ZDI’s Dustin Childs noted the trend: “AI infrastructure is the new frontier for attackers. These tools handle enormous amounts of sensitive data yet often lack mature security hardening. We saw the same pattern a decade ago with web frameworks, and now we’re seeing it with model gateways and GPU compilers.”

NVIDIA’s case underscores the GPU-as-attack-vector reality. As organizations deploy AI workloads on shared hardware, a vulnerability in the CUDA toolchain could allow cross-tenant escapes in cloud environments. Security researchers have long warned that GPU drivers and compilers are under-scrutinized; Pwn2Own 2026 proved them right.
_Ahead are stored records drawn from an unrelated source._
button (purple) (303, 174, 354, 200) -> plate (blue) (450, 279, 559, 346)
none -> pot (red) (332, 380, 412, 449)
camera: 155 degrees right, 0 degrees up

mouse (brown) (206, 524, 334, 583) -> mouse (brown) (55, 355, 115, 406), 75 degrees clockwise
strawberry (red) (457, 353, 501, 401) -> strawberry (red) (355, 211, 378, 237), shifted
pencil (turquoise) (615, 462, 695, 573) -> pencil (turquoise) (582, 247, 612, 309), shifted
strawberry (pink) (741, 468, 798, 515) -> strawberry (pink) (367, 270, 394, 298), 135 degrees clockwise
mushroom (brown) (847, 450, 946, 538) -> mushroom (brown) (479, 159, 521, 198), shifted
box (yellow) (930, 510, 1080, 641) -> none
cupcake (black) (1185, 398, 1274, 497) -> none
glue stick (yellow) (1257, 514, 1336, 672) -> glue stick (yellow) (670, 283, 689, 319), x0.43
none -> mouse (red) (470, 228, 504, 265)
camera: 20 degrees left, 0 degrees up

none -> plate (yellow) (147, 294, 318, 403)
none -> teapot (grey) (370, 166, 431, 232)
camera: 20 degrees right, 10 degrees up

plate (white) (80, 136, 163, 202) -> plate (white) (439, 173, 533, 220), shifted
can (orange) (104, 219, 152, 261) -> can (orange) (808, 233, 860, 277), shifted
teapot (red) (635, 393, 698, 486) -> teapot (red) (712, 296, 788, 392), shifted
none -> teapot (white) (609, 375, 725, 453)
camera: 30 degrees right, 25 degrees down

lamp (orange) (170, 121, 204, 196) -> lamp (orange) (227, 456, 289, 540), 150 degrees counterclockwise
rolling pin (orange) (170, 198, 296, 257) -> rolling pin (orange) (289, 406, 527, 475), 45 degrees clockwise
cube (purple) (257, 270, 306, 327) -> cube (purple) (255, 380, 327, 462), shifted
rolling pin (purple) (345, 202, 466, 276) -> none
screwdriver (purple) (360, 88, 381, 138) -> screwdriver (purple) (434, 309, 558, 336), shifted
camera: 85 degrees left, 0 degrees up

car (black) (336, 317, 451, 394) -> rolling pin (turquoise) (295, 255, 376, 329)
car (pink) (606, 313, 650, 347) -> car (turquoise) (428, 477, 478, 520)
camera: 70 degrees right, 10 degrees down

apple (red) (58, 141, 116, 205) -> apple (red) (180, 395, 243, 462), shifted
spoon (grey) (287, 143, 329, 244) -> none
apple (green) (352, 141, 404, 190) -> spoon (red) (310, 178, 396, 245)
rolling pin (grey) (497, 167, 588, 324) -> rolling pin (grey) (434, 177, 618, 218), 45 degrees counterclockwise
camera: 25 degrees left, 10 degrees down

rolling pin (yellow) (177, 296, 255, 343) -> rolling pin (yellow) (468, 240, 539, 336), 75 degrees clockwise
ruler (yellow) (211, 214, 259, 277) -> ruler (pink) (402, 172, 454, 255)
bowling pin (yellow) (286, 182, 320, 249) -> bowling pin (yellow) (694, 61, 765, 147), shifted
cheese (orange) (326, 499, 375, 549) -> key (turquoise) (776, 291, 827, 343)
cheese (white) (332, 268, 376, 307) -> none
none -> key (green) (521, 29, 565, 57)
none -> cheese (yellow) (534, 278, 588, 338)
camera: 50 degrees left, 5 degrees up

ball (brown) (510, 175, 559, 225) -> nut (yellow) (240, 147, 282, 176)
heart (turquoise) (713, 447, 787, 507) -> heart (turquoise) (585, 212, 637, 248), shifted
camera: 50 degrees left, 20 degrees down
Patch Status and What to Do Now

The coordinated disclosure process means patches for most vulnerabilities will arrive throughout June and July 2026. Microsoft’s fixes will land on July 14 (Patch Tuesday). Administrators should apply updates immediately. For LiteLLM, users should upgrade to version 1.50.1 or later, already available on GitHub. NVIDIA expects to release driver version 555.76 or later by June 30. Red Hat users should ensure they have the latest Python security update (python3-3.13.2-2.el10).

In the interim, mitigations exist:
- For Edge, enable enhanced security mode (edge://settings/privacy) and disable JIT in sensitive environments via Group Policy.
- For Windows 11, restrict local administrative privileges and enable Microsoft Defender’s controlled folder access.
- For LiteLLM, place the proxy behind authentication middleware and audit its outbound connectivity.
- For CUDA, restrict local access to GPU-capable users and apply compiler hardening flags where possible.

Broader Implications

Pwn2Own Berlin 2026 demonstrated that the boundary between AI tooling and traditional infrastructure is porous. Exploits that once targeted browsers and PDF readers are now equally effective against model routers and GPU compilers. The event also highlighted the persistent fragility of browser sandboxes: despite years of hardening, determined researchers still find escape hatches in Windows graphics drivers.

The $800,000-plus payout underscores the high value of these bugs on the black market. ZDI’s bounty amounts are intentionally competitive with criminal offers, aiming to divert talent toward defensive research. Based on past cycles, the disclosed bugs likely represent only a fraction of the vulnerabilities silently patched via the coordinated disclosure process.

For enterprise defenders, the message is clear: assume compromise is possible through AI attack surfaces and harden them with the same rigor applied to edge devices and identity systems. Start inventorying AI/GPU dependencies, enforce least privilege, and deploy runtime integrity monitoring on model-serving infrastructure. The attack surface is only growing—but Pwn2Own provides the roadmap for where to focus first.